Письменное задание 1: Выведите из текста о евангельском юродстве фрагмент без изменений: всё, начиная с «Разве не знаете, что» и до «безумцы ради Христа.» включительно.

Текст упражнения:
==========
Часть шестая. Блаженная Тарсо — апостол евангельского юродства

Разве не знаете, что святые будут судить мир?

1 Кор. 6, 2.






Действительно, своим чудесным житием святые судят мир, прежде чем Бог совершит Свой окончательный суд. Возможно, на этом суде Божием юродивые Христа ради, взявшие на себя пожизненный подвиг евангельского юродства, будут иметь одно из первых мест на судейском подиуме. Они явят собой пример совершенной евангельской жизни и спасения во Христе Иисусе, как «добре страдавшие и венчавшиеся»[150] безумцы ради Христа.

Апостольское перо указывает на евангельское юродство как на истинно спасающую премудрость Божию. Ибо когда мир своею мудростью не познал Бога в премудрости Божией, то благоугодно было Богу юродством проповеди спасти верующих[151]. Человеческое познание и мудрость не смогли постичь искупительную высоту и глубину Божественной премудрости. Поэтому Бог пожелал явить истинно спасающую премудрость в юродстве евангельской проповеди.
==========
Источники документов в виде простого текста:
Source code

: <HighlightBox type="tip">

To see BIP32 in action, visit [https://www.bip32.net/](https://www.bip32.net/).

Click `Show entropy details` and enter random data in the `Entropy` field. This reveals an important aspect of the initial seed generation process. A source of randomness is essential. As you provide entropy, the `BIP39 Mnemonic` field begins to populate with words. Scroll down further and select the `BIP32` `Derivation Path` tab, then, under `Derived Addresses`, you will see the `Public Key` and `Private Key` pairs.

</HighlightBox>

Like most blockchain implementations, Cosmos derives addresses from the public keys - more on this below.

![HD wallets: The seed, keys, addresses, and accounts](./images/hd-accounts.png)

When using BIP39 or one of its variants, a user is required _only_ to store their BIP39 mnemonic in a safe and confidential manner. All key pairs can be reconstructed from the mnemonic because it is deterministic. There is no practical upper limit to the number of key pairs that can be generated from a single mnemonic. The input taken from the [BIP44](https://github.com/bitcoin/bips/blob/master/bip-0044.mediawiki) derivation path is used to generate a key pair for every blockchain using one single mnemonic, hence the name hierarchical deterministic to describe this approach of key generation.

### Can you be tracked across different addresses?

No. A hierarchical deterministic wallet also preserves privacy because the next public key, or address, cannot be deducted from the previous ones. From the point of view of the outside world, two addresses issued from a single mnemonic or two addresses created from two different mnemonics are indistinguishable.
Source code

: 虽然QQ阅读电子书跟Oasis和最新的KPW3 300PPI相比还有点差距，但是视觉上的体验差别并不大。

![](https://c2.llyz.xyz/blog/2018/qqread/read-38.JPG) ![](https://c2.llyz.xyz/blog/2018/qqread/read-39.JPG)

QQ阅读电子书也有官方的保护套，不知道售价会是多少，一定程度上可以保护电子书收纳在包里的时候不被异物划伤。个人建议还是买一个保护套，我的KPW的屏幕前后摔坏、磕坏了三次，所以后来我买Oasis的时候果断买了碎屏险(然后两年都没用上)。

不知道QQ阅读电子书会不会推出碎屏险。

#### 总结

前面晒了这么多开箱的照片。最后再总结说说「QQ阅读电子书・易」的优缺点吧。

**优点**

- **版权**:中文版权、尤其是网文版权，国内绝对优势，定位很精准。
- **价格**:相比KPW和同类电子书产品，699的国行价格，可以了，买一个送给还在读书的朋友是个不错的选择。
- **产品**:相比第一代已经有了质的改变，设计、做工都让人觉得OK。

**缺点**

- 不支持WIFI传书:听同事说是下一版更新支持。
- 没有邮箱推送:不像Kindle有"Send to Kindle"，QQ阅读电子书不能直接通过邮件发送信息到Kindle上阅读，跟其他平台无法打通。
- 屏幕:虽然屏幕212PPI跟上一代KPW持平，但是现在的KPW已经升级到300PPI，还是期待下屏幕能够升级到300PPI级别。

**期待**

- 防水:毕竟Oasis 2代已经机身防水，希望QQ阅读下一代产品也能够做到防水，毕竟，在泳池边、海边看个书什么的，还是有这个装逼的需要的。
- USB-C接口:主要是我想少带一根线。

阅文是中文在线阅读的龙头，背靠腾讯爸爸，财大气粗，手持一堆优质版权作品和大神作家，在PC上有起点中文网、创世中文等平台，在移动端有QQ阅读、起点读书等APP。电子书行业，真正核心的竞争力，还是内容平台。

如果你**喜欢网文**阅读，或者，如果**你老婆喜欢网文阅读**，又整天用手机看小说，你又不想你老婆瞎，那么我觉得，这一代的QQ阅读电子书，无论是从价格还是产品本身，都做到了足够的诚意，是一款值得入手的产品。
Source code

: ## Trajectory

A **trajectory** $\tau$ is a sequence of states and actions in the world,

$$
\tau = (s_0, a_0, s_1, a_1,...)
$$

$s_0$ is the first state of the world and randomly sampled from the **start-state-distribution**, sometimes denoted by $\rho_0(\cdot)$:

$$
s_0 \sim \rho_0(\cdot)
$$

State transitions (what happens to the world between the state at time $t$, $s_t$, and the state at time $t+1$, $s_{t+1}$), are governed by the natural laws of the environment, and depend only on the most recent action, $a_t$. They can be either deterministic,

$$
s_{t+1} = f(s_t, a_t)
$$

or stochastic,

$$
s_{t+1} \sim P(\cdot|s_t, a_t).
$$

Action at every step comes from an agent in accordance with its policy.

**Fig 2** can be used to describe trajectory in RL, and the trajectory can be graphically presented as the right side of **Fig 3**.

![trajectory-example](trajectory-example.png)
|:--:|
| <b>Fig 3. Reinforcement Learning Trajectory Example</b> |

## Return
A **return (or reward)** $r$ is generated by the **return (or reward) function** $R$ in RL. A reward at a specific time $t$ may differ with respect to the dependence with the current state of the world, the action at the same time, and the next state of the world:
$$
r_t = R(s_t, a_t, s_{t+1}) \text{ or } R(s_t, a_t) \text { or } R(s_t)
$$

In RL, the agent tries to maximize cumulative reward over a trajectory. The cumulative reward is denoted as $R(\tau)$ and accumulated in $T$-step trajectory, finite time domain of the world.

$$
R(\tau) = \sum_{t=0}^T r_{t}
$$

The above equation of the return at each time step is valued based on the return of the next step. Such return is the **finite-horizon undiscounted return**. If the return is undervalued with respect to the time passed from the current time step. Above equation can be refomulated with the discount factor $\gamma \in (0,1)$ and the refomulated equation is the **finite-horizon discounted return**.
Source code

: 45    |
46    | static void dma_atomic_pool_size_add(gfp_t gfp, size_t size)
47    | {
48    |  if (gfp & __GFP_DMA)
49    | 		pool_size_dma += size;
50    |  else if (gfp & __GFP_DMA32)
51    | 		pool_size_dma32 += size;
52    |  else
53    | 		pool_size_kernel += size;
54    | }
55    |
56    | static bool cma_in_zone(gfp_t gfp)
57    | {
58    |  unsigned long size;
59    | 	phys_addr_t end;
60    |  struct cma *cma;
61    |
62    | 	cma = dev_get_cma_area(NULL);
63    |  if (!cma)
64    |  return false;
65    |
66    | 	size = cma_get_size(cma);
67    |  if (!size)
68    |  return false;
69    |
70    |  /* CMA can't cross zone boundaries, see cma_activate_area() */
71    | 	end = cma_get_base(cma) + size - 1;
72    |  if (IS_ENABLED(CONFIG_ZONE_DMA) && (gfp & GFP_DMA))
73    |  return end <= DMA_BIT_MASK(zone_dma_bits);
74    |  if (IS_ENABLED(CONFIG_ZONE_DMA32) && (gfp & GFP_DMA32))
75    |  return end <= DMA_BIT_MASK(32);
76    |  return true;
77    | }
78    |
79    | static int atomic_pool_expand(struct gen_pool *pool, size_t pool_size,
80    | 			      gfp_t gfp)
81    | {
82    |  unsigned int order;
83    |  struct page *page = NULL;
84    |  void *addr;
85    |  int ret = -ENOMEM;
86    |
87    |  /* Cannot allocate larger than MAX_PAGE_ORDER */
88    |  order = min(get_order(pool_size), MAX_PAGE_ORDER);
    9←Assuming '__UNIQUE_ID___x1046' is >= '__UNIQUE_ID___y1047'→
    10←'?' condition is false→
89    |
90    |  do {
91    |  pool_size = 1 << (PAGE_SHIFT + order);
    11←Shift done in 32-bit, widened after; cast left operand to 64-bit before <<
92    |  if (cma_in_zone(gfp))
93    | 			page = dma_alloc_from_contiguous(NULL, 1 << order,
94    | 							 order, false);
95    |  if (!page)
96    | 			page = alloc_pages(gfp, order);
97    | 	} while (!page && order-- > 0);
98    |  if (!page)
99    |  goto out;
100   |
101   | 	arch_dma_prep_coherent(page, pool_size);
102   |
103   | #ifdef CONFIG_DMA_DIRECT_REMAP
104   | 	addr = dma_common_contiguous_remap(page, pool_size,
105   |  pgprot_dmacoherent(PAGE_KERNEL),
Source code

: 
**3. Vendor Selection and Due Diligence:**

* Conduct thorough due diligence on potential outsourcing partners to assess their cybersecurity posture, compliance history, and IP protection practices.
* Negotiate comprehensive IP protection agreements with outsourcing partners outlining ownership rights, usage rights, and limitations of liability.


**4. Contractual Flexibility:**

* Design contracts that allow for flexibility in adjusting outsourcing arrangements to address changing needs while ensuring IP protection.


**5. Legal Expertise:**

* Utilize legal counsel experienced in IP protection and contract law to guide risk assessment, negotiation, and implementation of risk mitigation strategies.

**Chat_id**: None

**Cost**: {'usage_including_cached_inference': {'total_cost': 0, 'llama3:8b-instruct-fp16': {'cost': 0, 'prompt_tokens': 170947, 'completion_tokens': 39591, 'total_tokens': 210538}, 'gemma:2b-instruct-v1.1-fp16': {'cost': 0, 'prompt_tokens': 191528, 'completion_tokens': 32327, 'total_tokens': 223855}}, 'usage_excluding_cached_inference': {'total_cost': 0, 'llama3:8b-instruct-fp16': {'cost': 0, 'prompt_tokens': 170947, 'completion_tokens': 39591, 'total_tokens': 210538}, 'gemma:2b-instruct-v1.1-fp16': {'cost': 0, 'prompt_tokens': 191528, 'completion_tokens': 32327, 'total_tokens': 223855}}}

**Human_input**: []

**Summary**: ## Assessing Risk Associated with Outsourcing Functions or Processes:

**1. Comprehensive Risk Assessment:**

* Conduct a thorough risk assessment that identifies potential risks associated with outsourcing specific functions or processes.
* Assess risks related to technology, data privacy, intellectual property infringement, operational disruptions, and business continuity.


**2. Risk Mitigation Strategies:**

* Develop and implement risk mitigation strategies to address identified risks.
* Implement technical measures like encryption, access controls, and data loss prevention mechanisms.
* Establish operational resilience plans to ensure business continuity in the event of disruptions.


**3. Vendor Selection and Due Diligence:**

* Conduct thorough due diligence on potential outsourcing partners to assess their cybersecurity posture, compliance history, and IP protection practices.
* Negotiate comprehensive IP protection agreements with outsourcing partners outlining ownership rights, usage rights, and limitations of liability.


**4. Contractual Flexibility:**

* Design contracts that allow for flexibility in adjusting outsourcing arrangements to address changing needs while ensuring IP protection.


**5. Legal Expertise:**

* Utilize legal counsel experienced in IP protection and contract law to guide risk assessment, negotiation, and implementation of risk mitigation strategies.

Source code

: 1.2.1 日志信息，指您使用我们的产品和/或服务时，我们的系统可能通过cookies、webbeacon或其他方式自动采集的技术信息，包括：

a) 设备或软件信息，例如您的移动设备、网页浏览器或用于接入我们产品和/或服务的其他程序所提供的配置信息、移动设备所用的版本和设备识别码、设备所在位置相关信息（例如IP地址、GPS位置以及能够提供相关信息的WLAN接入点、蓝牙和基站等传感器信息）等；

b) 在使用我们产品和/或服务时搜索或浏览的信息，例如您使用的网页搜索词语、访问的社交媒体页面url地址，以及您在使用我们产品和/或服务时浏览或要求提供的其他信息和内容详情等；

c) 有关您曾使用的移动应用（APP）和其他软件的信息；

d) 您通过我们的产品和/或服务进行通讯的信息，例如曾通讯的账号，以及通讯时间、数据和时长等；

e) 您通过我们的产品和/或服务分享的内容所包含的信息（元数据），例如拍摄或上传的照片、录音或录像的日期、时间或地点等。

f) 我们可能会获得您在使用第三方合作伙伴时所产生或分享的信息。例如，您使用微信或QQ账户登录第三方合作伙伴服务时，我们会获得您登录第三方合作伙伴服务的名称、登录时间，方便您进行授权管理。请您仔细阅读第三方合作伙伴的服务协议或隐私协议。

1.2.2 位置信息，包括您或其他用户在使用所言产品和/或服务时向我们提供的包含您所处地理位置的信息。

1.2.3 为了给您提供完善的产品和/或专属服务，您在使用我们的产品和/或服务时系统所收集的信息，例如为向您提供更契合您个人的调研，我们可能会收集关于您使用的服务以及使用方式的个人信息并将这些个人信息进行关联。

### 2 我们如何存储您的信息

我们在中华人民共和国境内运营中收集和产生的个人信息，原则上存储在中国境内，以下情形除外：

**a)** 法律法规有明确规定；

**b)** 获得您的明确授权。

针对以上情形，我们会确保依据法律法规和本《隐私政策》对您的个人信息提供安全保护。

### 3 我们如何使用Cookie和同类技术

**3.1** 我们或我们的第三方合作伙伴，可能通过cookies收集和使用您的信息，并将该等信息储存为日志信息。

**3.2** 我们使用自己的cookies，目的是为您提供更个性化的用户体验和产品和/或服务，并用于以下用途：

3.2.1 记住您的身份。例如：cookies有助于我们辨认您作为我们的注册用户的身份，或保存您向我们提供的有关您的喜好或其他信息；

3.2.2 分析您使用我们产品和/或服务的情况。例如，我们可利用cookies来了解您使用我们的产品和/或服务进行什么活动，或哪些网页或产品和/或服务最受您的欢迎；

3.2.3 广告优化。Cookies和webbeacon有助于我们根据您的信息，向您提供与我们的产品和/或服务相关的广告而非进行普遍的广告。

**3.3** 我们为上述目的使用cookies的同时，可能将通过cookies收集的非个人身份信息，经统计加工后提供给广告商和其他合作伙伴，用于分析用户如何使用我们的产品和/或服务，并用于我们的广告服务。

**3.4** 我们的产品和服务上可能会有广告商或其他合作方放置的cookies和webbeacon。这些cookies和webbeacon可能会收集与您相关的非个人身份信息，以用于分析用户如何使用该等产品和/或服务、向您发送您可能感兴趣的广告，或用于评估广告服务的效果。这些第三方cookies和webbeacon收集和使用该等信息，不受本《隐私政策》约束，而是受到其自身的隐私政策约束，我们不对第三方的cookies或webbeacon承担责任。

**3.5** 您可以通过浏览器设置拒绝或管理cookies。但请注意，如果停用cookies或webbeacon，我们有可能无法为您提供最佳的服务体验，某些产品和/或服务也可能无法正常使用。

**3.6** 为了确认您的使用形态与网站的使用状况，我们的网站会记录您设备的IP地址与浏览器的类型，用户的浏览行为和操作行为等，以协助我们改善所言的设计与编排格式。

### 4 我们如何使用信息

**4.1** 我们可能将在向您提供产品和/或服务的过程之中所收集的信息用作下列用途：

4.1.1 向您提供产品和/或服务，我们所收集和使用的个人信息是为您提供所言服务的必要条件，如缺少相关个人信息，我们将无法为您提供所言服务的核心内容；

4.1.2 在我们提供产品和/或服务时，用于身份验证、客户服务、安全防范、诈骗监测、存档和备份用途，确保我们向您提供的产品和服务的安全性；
==========
Письменное задание 2: Перепишите в строках всё, начиная со строки, где стоит «4.1.1 向您提供产品和/», и до самого конца строк, заменив «身份验证» на «身份核验». Больше ничего не меняйте и выведите только этот фрагмент.

Поле ответа 1:
Разве не знаете, что святые будут судить мир?

1 Кор. 6, 2.






Действительно, своим чудесным житием святые судят мир, прежде чем Бог совершит Свой окончательный суд. Возможно, на этом суде Божием юродивые Христа ради, взявшие на себя пожизненный подвиг евангельского юродства, будут иметь одно из первых мест на судейском подиуме. Они явят собой пример совершенной евангельской жизни и спасения во Христе Иисусе, как «добре страдавшие и венчавшиеся»[150] безумцы ради Христа.

Поле ответа 2:
4.1.1 向您提供产品和/或服务，我们所收集和使用的个人信息是为您提供所言服务的必要条件，如缺少相关个人信息，我们将无法为您提供所言服务的核心内容；

4.1.2 在我们提供产品和/或服务时，用于身份核验、客户服务、安全防范、诈骗监测、存档和备份用途，确保我们向您提供的产品和服务的安全性；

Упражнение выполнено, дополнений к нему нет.